Input records:

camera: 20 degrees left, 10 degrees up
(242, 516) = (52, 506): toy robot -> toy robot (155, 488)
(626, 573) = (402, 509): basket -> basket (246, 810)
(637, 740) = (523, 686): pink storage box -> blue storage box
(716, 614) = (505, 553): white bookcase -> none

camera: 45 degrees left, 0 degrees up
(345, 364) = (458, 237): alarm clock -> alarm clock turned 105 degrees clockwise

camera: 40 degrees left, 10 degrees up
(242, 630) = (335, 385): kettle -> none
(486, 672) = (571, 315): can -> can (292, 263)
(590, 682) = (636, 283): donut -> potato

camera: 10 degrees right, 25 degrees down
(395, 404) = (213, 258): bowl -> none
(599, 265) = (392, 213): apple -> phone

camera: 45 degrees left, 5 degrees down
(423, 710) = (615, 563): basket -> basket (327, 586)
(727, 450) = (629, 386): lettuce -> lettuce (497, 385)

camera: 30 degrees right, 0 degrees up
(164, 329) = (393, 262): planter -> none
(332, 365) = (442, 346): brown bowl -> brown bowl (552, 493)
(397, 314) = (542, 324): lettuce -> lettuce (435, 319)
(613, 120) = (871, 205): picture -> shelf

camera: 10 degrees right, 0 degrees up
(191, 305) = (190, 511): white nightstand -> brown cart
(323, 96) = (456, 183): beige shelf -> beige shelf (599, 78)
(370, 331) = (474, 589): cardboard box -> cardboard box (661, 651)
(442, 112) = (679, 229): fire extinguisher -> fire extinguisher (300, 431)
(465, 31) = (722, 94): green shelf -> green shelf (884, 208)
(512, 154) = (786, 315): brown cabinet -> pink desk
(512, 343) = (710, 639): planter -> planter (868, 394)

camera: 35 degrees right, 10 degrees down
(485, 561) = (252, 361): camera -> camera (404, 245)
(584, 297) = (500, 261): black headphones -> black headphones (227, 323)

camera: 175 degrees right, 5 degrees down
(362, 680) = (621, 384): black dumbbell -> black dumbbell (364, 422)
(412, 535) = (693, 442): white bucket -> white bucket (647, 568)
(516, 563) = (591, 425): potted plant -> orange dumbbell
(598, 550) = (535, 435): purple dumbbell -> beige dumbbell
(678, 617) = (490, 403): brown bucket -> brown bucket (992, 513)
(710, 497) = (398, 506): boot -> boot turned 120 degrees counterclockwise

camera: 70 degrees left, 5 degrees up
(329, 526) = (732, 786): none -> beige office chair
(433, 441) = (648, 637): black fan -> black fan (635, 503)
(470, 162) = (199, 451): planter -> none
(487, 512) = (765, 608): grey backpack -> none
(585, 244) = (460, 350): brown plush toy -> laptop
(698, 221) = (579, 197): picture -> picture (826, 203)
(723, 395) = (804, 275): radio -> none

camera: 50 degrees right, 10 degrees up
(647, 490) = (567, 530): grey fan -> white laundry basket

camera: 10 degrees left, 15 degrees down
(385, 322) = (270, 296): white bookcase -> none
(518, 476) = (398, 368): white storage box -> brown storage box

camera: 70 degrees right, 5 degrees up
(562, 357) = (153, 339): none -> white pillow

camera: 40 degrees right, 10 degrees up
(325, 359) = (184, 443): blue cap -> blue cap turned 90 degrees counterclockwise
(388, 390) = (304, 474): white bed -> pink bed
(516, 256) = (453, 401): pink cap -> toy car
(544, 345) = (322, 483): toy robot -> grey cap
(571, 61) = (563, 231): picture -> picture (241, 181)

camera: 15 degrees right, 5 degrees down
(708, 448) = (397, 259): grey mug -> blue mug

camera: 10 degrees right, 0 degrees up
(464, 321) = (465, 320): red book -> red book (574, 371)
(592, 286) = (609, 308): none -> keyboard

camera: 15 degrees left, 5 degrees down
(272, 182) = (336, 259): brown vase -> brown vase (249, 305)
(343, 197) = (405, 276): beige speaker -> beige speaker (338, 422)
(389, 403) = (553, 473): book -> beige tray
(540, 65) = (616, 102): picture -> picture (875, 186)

What is being asked:
Please repeat the data in full so that nothing differs from the original.

Exercise solution:
camera: 20 degrees left, 10 degrees up
(242, 516) = (52, 506): toy robot -> toy robot (155, 488)
(626, 573) = (402, 509): basket -> basket (246, 810)
(637, 740) = (523, 686): pink storage box -> blue storage box
(716, 614) = (505, 553): white bookcase -> none

camera: 45 degrees left, 0 degrees up
(345, 364) = (458, 237): alarm clock -> alarm clock turned 105 degrees clockwise

camera: 40 degrees left, 10 degrees up
(242, 630) = (335, 385): kettle -> none
(486, 672) = (571, 315): can -> can (292, 263)
(590, 682) = (636, 283): donut -> potato

camera: 10 degrees right, 25 degrees down
(395, 404) = (213, 258): bowl -> none
(599, 265) = (392, 213): apple -> phone

camera: 45 degrees left, 5 degrees down
(423, 710) = (615, 563): basket -> basket (327, 586)
(727, 450) = (629, 386): lettuce -> lettuce (497, 385)

camera: 30 degrees right, 0 degrees up
(164, 329) = (393, 262): planter -> none
(332, 365) = (442, 346): brown bowl -> brown bowl (552, 493)
(397, 314) = (542, 324): lettuce -> lettuce (435, 319)
(613, 120) = (871, 205): picture -> shelf

camera: 10 degrees right, 0 degrees up
(191, 305) = (190, 511): white nightstand -> brown cart
(323, 96) = (456, 183): beige shelf -> beige shelf (599, 78)
(370, 331) = (474, 589): cardboard box -> cardboard box (661, 651)
(442, 112) = (679, 229): fire extinguisher -> fire extinguisher (300, 431)
(465, 31) = (722, 94): green shelf -> green shelf (884, 208)
(512, 154) = (786, 315): brown cabinet -> pink desk
(512, 343) = (710, 639): planter -> planter (868, 394)

camera: 35 degrees right, 10 degrees down
(485, 561) = (252, 361): camera -> camera (404, 245)
(584, 297) = (500, 261): black headphones -> black headphones (227, 323)

camera: 175 degrees right, 5 degrees down
(362, 680) = (621, 384): black dumbbell -> black dumbbell (364, 422)
(412, 535) = (693, 442): white bucket -> white bucket (647, 568)
(516, 563) = (591, 425): potted plant -> orange dumbbell
(598, 550) = (535, 435): purple dumbbell -> beige dumbbell
(678, 617) = (490, 403): brown bucket -> brown bucket (992, 513)
(710, 497) = (398, 506): boot -> boot turned 120 degrees counterclockwise

camera: 70 degrees left, 5 degrees up
(329, 526) = (732, 786): none -> beige office chair
(433, 441) = (648, 637): black fan -> black fan (635, 503)
(470, 162) = (199, 451): planter -> none
(487, 512) = (765, 608): grey backpack -> none
(585, 244) = (460, 350): brown plush toy -> laptop
(698, 221) = (579, 197): picture -> picture (826, 203)
(723, 395) = (804, 275): radio -> none

camera: 50 degrees right, 10 degrees up
(647, 490) = (567, 530): grey fan -> white laundry basket

camera: 10 degrees left, 15 degrees down
(385, 322) = (270, 296): white bookcase -> none
(518, 476) = (398, 368): white storage box -> brown storage box

camera: 70 degrees right, 5 degrees up
(562, 357) = (153, 339): none -> white pillow

camera: 40 degrees right, 10 degrees up
(325, 359) = (184, 443): blue cap -> blue cap turned 90 degrees counterclockwise
(388, 390) = (304, 474): white bed -> pink bed
(516, 256) = (453, 401): pink cap -> toy car
(544, 345) = (322, 483): toy robot -> grey cap
(571, 61) = (563, 231): picture -> picture (241, 181)

camera: 15 degrees right, 5 degrees down
(708, 448) = (397, 259): grey mug -> blue mug

camera: 10 degrees right, 0 degrees up
(464, 321) = (465, 320): red book -> red book (574, 371)
(592, 286) = (609, 308): none -> keyboard

camera: 15 degrees left, 5 degrees down
(272, 182) = (336, 259): brown vase -> brown vase (249, 305)
(343, 197) = (405, 276): beige speaker -> beige speaker (338, 422)
(389, 403) = (553, 473): book -> beige tray
(540, 65) = (616, 102): picture -> picture (875, 186)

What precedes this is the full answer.